Apache Hadoop
Apache version derived faster, I will introduce you to the processThe Apachehadoop version is divided into two generations, we call the first generation Hadoop 1.0, and the second generation Hadoop called Hadoop 2.0. The first generation of Hadoop consists of three large versions, 0.20.x,0.21.x and 0.22.x, of which 0.20.x finally evolved into 1.0.x and became a stable version, while 0.21.x and 0.22.x Namenode new major features such as Ha. The second generation of Hadoop consists of two versions, 0.23.x and 2.x, which are completely different from Hadoop 1.0 and are a whole new architecture that includes both HDFs Federation and Yarn Systems. Compared to 0.23.x,2.x, the Namenodeha and wire-compatibility have been increased by two major features. After a general explanation of the above, it may be understood that Hadoop distinguishes versions with significant features, summarizing the features used to differentiate Hadoop versions: (1) Append supports file append and requires this feature if you want to use HBase. (2) RAID ensures that the data is reliable and the number of data blocks is reduced by introducing a check code. (3) Symlink support for HDFs file links (4) security for Hadoop. It is important to note that Hadoop 2.0 is primarily developed by Hortonworks, a company independently of Yahoo. In October 2013, Hadoop 2.0 was released. Key features include:
a) YARNYarn is the abbreviation for "Yetanother Resource negotiator", a new generic resource management system introduced by Hadoop 2.0 that allows you to run a variety of applications and frameworks, such as MapReduce, Tez, Storm, etc. Its introduction makes it possible for various applications to run in a cluster. Yarn is derived from the MRV1 Foundation, is the development of mapreduce to a certain extent of the inevitable product, its emergence makes the application of Hadoop computing into the platform era, my blog contains a large number of articles about yarn, interested readers can read:/http dongxicheng.org/category/mapreduce-nextgen/
b) HDFs single point of failure can be resolvedHadoop2.2.0 also solves the Namenode single point of failure problem and memory constrained problem, wherein the single point of failure is through the main standby namenode switch implementation, which is an ancient solution to the service single point of failure, the main and standby namenode through a shared storage synchronization metadata information, so the sharing of storage system selection and Hadoop offers three optional shared storage systems for NFS, QJM and Bookeeper, read my article: Hadoop 2.0 single point of failure scenario summary.
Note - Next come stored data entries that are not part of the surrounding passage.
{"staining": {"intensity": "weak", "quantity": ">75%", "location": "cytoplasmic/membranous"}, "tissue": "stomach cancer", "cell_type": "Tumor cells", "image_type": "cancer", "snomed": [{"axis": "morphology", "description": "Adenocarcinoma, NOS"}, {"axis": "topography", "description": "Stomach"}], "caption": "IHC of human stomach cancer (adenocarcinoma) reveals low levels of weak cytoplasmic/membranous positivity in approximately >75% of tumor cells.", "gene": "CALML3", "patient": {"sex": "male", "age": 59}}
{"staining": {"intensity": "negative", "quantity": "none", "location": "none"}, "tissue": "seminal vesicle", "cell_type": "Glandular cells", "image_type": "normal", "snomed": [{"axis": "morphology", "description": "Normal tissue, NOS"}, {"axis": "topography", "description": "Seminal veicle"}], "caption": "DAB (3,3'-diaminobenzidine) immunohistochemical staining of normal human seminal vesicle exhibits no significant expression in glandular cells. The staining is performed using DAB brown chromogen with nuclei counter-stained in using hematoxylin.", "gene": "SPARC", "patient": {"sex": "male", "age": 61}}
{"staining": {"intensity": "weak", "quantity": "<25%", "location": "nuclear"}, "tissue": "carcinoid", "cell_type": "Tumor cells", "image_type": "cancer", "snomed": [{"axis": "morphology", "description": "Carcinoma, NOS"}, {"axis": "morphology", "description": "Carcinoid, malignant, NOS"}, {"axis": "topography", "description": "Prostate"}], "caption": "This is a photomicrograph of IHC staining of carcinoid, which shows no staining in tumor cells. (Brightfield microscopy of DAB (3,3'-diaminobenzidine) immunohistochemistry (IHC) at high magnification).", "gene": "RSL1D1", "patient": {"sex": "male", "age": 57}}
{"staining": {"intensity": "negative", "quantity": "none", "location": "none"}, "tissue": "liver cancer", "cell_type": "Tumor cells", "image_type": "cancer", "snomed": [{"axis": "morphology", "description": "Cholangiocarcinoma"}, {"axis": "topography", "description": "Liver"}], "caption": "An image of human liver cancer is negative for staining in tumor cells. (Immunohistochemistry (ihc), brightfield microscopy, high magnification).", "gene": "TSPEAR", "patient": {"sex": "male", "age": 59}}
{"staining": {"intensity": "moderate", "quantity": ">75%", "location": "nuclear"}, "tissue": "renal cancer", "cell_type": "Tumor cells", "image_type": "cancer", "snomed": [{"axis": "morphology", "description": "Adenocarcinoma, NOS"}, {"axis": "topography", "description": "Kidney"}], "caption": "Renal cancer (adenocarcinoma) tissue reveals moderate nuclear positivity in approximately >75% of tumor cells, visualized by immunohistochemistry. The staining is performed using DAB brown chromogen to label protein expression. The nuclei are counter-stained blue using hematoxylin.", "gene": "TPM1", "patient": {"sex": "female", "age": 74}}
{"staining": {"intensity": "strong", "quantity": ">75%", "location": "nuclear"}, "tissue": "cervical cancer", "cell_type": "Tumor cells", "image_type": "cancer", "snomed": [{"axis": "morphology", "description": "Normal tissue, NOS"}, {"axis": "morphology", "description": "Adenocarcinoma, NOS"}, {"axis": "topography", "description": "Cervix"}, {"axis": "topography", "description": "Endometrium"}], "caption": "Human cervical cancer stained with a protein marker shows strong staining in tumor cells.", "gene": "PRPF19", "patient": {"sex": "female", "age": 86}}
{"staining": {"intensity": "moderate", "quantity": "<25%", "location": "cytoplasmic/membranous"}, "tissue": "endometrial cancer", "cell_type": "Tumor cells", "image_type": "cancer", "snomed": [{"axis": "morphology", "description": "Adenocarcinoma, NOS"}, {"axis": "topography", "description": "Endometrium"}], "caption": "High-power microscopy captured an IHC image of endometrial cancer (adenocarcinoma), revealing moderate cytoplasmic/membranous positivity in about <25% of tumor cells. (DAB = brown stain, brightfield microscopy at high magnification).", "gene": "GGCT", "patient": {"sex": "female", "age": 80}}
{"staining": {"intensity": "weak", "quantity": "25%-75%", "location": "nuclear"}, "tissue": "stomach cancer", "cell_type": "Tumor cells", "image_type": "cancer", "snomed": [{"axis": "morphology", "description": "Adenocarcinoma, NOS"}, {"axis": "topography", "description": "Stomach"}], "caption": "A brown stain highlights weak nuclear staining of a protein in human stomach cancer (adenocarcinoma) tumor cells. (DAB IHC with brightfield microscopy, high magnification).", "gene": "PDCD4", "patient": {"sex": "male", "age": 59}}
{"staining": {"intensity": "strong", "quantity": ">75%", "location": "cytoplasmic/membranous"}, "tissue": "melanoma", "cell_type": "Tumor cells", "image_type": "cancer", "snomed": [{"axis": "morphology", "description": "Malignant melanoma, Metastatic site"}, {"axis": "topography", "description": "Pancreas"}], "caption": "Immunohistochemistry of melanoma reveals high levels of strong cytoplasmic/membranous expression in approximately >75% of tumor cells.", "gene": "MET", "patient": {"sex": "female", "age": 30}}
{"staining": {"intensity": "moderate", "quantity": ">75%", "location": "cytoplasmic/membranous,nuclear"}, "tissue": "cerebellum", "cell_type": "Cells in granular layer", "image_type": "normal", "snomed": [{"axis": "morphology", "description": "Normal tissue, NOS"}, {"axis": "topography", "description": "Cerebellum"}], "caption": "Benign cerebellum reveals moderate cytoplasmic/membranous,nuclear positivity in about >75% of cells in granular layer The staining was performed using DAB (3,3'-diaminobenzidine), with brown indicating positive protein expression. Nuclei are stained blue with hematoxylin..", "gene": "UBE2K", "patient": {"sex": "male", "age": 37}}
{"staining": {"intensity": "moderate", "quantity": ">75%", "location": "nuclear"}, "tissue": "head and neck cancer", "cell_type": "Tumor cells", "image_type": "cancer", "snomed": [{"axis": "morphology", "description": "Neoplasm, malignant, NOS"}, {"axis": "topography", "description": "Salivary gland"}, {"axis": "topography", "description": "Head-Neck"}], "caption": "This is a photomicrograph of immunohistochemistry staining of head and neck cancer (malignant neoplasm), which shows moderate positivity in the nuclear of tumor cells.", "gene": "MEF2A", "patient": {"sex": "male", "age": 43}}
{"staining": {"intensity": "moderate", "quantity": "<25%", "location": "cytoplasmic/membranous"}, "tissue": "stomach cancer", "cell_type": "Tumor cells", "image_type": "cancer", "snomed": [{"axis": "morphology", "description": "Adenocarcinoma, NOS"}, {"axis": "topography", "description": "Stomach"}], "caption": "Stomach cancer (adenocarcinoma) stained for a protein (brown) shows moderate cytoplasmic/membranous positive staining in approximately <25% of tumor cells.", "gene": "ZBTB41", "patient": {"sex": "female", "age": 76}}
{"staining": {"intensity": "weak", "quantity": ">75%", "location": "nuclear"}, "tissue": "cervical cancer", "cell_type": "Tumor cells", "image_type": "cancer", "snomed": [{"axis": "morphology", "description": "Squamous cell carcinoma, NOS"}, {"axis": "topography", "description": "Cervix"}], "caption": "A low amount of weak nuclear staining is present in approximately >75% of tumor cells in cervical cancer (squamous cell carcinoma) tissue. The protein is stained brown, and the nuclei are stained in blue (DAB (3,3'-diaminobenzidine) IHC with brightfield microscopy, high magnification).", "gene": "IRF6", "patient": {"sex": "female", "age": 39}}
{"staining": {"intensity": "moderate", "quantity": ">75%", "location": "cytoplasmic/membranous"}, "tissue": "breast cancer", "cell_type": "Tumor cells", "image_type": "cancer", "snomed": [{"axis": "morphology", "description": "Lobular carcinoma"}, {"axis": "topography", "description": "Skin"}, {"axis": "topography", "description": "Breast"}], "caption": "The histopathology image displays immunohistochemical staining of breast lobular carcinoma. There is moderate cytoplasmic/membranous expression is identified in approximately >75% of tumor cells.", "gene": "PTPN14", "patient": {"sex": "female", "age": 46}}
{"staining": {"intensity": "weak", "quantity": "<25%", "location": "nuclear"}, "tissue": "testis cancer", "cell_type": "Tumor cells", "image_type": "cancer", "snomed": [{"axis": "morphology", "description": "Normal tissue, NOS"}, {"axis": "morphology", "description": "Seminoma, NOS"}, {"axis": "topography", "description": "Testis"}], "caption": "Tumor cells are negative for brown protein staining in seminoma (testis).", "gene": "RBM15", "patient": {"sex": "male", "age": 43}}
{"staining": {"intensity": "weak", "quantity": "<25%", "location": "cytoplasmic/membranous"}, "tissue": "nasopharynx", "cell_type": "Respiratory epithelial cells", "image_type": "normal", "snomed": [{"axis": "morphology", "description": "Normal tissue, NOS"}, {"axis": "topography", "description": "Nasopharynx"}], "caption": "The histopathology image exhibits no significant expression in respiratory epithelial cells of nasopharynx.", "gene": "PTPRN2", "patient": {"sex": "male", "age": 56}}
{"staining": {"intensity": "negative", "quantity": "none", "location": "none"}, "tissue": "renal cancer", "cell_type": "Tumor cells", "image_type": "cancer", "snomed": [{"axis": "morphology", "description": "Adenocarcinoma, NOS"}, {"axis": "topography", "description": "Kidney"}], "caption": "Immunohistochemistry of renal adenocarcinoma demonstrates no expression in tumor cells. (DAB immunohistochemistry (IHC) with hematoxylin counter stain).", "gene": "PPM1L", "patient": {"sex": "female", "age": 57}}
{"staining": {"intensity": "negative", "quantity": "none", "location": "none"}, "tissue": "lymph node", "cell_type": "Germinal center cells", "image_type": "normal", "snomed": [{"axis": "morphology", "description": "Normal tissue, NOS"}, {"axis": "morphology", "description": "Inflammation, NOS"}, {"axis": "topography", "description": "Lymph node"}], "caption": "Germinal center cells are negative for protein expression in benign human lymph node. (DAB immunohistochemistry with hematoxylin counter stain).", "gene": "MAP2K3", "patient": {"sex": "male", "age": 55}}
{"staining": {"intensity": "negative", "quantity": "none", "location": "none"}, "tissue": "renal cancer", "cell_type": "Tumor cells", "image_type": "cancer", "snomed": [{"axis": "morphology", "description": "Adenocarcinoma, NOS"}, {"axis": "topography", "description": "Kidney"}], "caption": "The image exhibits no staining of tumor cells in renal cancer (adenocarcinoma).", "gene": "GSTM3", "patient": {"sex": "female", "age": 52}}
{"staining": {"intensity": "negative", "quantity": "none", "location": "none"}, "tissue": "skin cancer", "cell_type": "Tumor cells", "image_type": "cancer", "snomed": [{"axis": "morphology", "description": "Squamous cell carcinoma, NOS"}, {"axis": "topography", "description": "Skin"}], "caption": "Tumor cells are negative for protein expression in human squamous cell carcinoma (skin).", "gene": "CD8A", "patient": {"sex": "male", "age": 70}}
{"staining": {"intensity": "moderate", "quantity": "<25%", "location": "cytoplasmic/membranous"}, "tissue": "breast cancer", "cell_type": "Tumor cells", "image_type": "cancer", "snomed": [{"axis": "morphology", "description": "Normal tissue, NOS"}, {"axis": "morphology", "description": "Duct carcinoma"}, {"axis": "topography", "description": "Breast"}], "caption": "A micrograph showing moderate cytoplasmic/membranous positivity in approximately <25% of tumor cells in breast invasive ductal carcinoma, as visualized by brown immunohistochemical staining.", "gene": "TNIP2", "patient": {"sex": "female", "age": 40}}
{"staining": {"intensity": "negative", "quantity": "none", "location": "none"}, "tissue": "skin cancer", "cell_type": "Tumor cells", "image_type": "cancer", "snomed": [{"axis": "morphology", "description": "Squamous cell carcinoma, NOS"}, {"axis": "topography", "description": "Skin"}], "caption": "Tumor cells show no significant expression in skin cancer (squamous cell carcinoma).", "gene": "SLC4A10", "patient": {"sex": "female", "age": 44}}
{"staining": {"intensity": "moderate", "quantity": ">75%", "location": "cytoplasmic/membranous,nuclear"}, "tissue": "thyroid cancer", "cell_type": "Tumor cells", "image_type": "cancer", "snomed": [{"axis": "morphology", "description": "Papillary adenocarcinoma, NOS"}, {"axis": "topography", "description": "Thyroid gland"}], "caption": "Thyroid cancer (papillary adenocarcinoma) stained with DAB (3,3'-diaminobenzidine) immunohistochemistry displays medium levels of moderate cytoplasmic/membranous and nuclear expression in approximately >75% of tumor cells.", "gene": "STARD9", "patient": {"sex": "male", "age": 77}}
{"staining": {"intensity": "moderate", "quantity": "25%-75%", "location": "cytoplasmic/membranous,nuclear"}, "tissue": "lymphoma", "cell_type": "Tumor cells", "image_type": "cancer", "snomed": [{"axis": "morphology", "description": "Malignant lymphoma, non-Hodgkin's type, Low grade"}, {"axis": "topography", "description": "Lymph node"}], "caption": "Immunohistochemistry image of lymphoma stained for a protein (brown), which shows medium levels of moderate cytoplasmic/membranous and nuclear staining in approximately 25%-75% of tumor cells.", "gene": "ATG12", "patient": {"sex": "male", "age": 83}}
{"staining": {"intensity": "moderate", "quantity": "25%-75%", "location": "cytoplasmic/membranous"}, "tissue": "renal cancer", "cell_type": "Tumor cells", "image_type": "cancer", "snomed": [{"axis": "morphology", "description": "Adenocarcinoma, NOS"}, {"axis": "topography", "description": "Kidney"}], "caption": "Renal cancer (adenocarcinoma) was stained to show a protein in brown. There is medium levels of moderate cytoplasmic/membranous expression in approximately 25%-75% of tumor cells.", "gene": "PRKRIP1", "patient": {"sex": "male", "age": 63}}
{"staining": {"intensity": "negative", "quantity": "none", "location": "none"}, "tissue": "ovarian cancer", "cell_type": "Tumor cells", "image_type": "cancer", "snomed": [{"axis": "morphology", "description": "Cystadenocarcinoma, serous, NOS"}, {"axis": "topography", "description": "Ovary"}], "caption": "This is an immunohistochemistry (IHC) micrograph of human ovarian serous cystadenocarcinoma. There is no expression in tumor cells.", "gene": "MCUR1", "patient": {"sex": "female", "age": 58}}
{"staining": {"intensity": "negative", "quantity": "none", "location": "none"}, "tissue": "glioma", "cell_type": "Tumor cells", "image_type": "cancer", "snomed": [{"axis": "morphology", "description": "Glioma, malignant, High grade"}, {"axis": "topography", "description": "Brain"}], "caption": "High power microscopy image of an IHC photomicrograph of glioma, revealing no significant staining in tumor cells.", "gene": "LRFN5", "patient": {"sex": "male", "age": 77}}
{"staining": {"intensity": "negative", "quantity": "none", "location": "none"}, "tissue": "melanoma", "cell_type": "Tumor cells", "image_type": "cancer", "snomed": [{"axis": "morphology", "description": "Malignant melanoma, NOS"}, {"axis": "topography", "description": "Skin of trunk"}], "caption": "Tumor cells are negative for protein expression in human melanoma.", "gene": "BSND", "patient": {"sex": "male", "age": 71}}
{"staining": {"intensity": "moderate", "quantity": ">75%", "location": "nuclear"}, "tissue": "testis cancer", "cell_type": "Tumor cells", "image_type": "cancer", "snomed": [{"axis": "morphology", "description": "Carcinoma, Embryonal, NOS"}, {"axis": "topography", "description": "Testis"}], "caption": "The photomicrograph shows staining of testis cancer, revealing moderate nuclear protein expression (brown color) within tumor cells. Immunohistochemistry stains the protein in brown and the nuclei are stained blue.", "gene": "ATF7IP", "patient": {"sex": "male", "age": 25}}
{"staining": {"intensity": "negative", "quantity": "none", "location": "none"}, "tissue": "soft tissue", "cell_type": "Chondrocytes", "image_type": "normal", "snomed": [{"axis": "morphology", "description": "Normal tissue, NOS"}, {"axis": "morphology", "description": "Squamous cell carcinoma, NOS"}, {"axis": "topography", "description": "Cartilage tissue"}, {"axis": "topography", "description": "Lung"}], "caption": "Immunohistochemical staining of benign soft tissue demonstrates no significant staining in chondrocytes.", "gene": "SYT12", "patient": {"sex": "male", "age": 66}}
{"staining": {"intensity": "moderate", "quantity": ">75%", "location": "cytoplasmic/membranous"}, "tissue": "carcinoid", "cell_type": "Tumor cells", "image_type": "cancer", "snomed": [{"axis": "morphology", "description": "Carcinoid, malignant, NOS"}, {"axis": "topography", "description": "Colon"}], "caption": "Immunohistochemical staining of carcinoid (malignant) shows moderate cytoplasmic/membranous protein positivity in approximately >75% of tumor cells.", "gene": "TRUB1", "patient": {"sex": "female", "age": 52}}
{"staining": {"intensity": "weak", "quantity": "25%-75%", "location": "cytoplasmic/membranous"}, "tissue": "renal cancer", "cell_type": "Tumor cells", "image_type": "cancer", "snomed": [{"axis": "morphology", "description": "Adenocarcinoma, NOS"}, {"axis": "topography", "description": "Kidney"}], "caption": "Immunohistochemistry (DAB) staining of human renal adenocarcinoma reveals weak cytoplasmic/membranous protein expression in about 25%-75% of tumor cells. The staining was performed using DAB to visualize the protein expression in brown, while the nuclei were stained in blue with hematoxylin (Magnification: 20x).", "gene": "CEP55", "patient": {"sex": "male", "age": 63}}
c) HDFS FederationThere is a memory-constrained problem with the namenode of HDFs mentioned earlier, and this issue was resolved in version 2.2.0. This is achieved through HDFS Federation, which allows a single HDFs cluster to have multiple namenode, each namenode a subset of directories, and different namenode are independent of each other, sharing all Datanode storage resources, note that Each NameNode in the NameNode federation still has a single point of issue and requires a backup for each NameNode to address a single point of failure.
d) HDFs SnapshotAn HDFs snapshot is a read-only image of the HDFs file system (or subsystem) at a given moment, which enables the administrator to take snapshots of important files or directories at timed intervals to prevent data from being mistakenly deleted, lost, etc. Specifically read: Snapshots for HDFS (instructions for use), support for Rw/rosnapshots in HDFs. The NFSv3 access Hdfsnfs allows users to access remote file systems as if they were accessing the local file system, and when NFS is introduced into HDFs, users can read and write to files on HDFs as if they were local files, greatly simplifying the use of HDFS by introducing an NFS The Gateway service implements the service to convert the NFS protocol into an HDFS access protocol, as shown in. Interested readers can read: support for Nfsv3interface to HDFS, and related design documents: HDFs NFS Gateway.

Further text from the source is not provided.